Reproduce the entries verbatim from the line with "What is the difference between the highest" up to and including the line with "What is the difference between the values at Masculin".
(Listed records Opens)
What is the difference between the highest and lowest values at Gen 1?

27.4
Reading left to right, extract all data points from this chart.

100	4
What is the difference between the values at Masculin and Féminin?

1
(Listed records Closes)
(Listed records Opens)
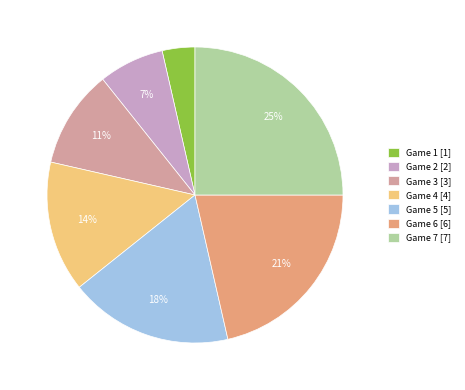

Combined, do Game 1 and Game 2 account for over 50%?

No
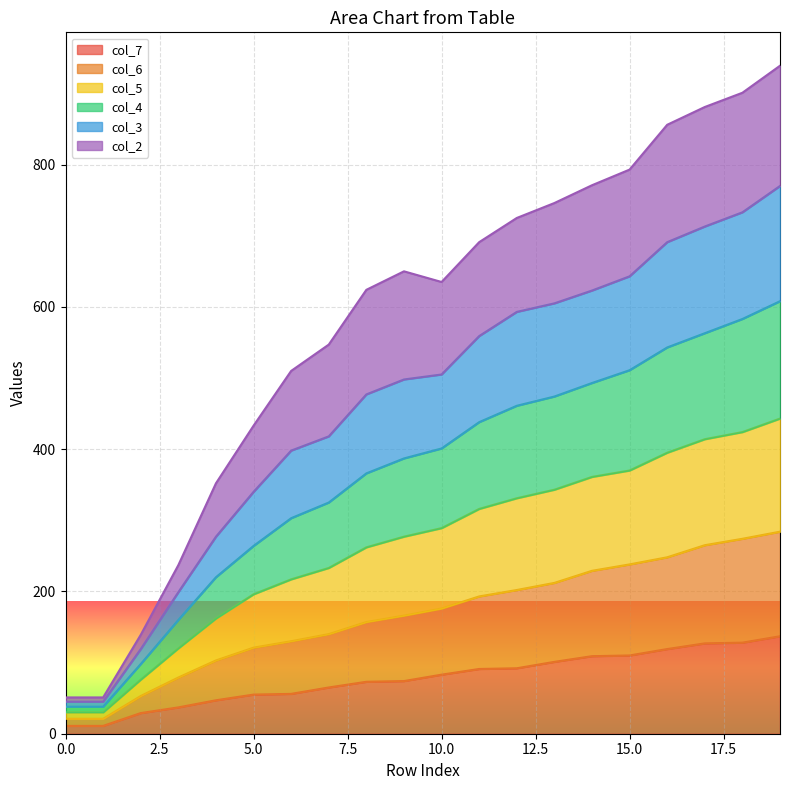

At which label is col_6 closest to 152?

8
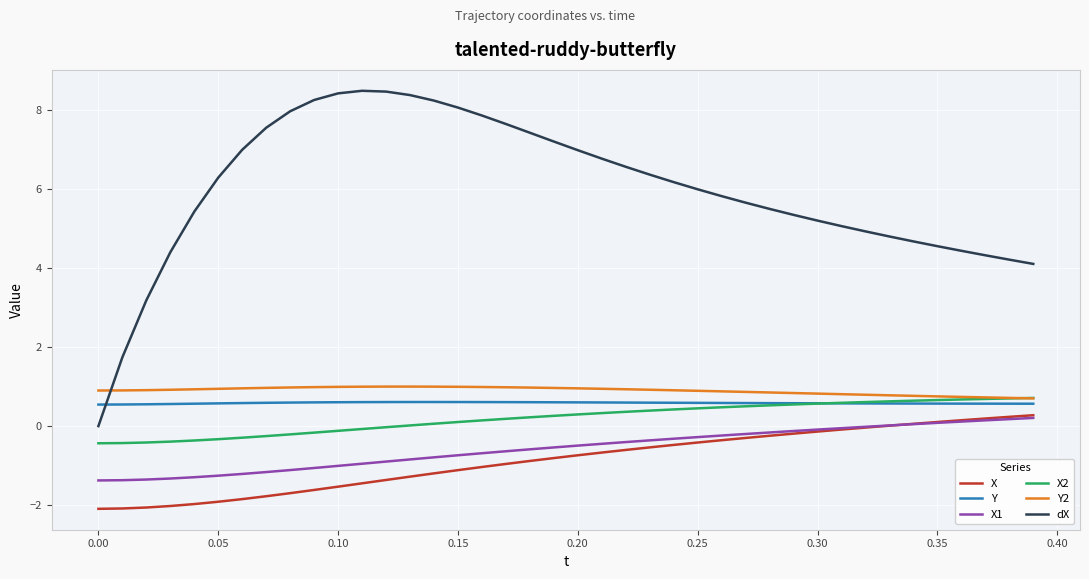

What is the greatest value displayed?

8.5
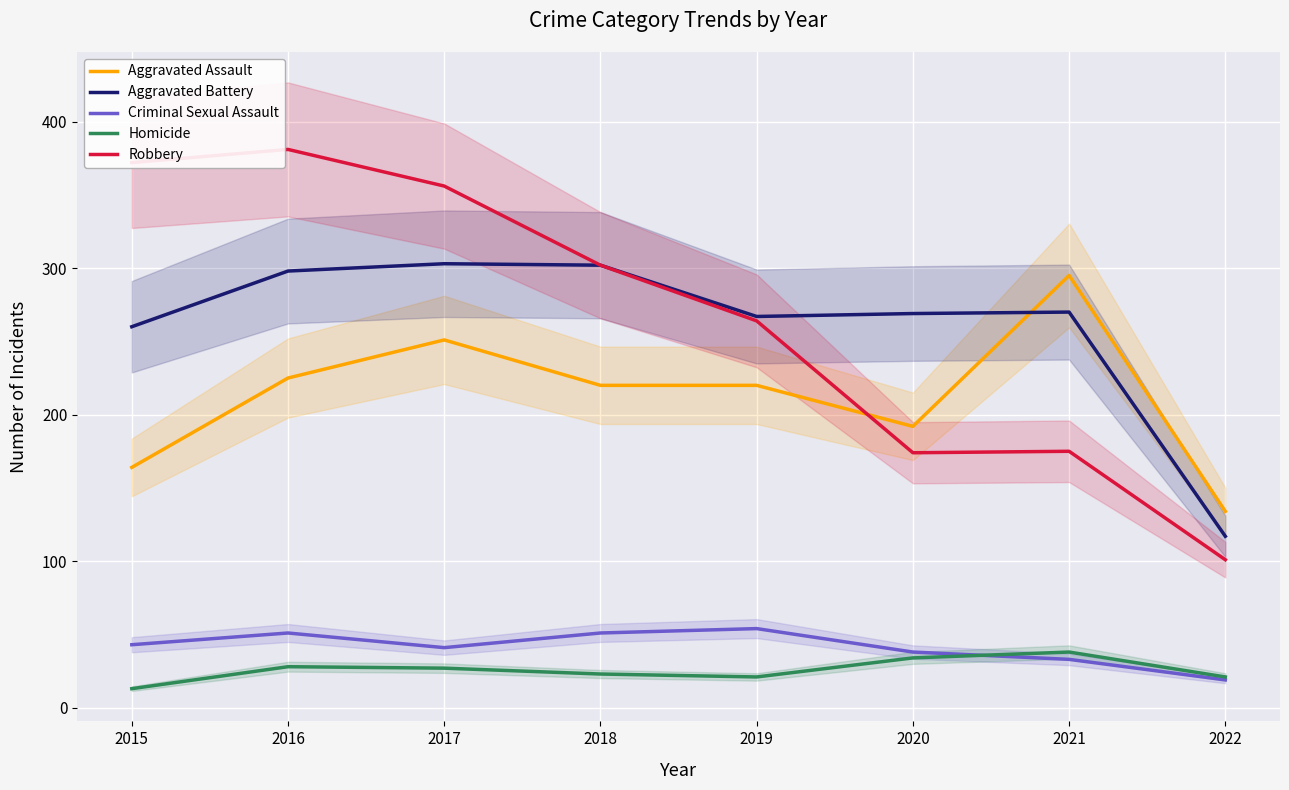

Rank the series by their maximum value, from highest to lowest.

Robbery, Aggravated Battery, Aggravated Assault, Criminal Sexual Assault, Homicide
(Listed records Closes)
(Listed records Opens)
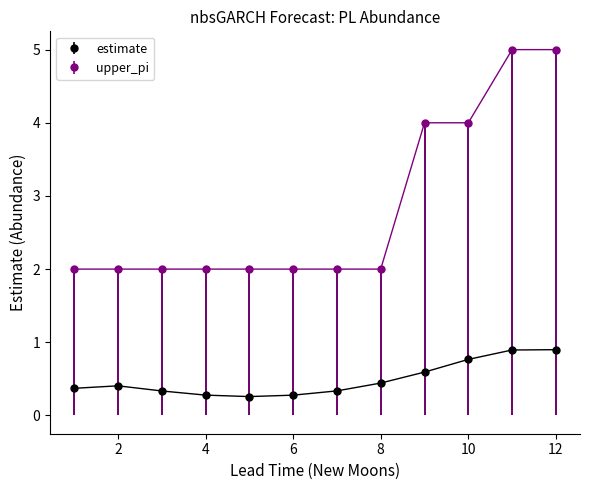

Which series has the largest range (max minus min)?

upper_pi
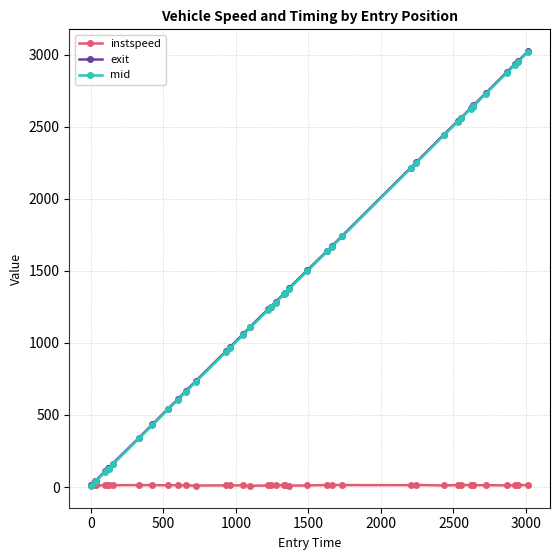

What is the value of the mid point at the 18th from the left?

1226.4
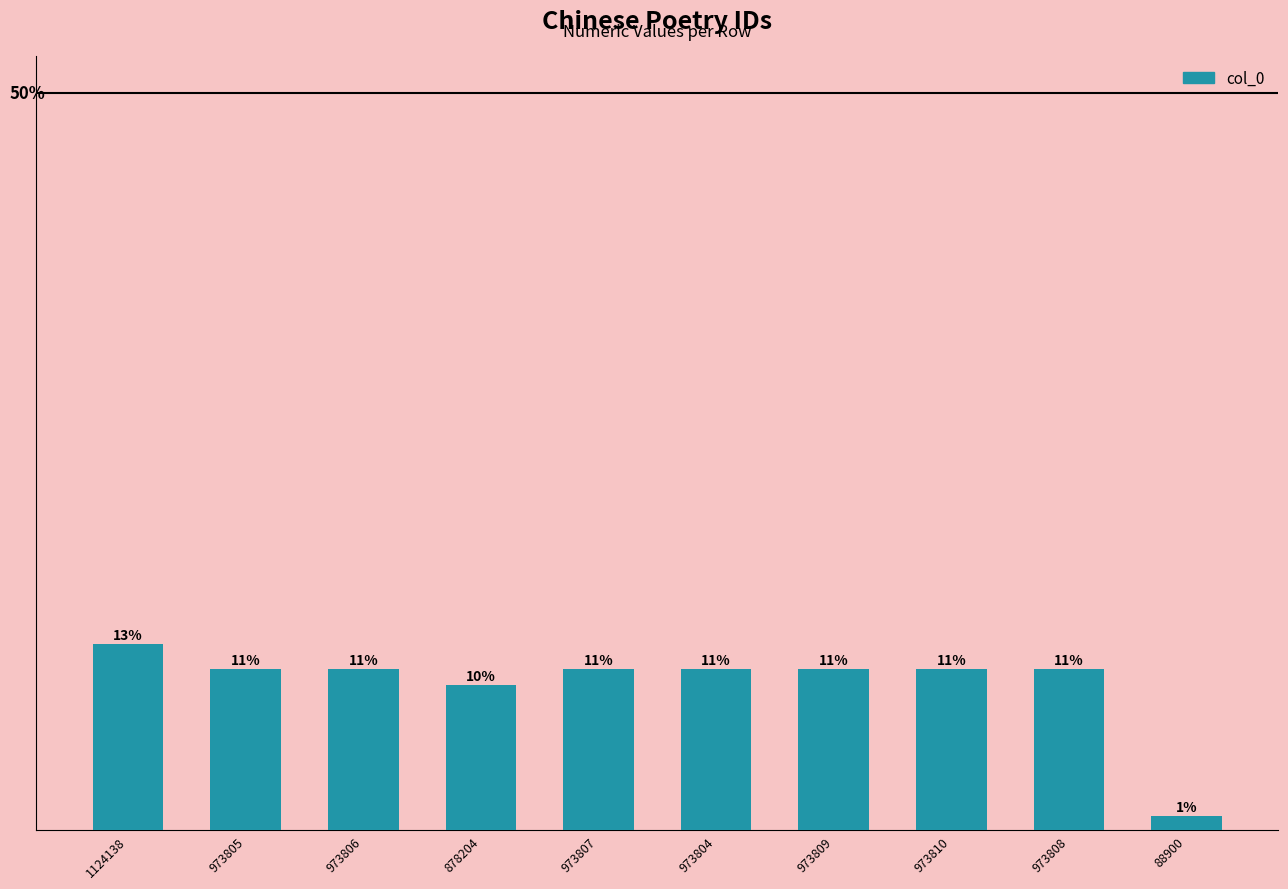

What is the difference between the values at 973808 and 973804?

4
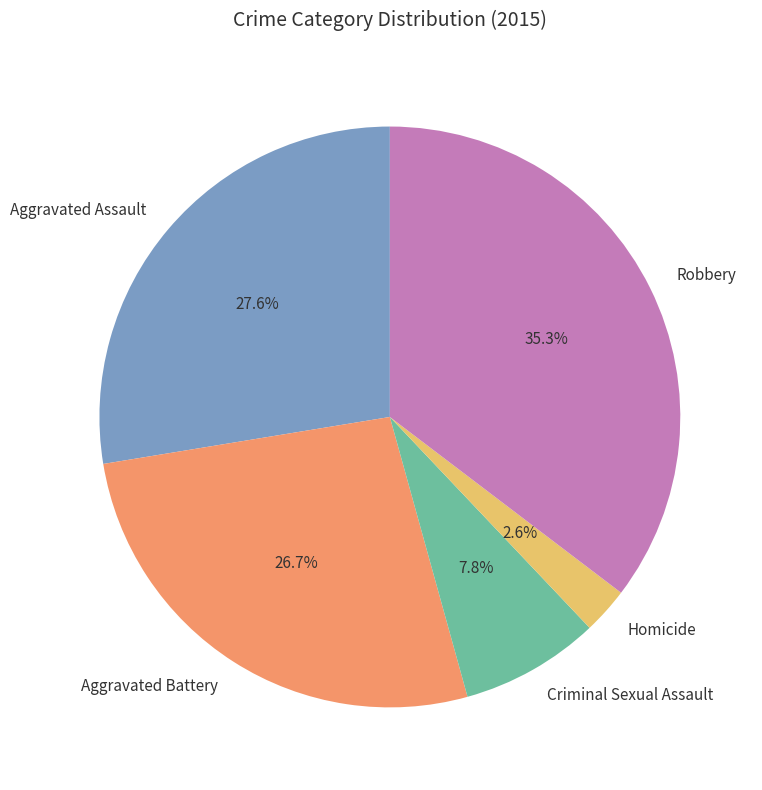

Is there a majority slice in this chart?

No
(Listed records Closes)
Completed task:
What is the difference between the highest and lowest values at Gen 1?

27.4
Reading left to right, extract all data points from this chart.

100	4
What is the difference between the values at Masculin and Féminin?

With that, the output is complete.